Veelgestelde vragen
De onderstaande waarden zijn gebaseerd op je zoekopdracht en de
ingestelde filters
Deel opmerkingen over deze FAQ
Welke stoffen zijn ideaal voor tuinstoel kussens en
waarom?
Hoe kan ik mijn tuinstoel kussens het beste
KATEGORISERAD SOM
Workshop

== == ==

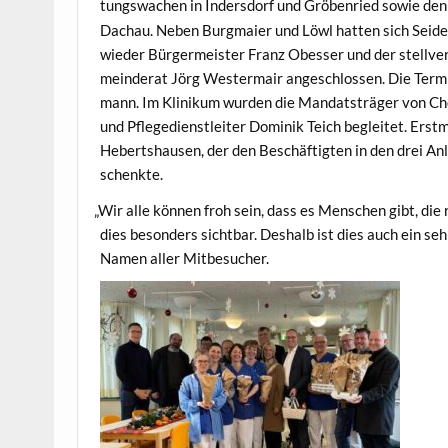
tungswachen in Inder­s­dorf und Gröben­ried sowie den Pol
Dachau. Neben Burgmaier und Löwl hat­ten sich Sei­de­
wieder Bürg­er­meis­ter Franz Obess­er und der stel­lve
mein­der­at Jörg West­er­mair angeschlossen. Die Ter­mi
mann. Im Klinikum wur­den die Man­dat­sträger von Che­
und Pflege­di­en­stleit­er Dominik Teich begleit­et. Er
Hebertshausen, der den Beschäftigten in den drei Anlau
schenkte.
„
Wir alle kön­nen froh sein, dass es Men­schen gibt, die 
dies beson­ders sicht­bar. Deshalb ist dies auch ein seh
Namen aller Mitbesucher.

== == ==

**EXERCISE AIM:**
Exact duplication is required for the lines above, from the line that contains "dies beson­ders sicht­bar." to the line that contains "Namen aller Mitbesucher.", inclusive; omit all others.

**EXERCISE RESPONSE:**
dies beson­ders sicht­bar. Deshalb ist dies auch ein seh
Namen aller Mitbesucher.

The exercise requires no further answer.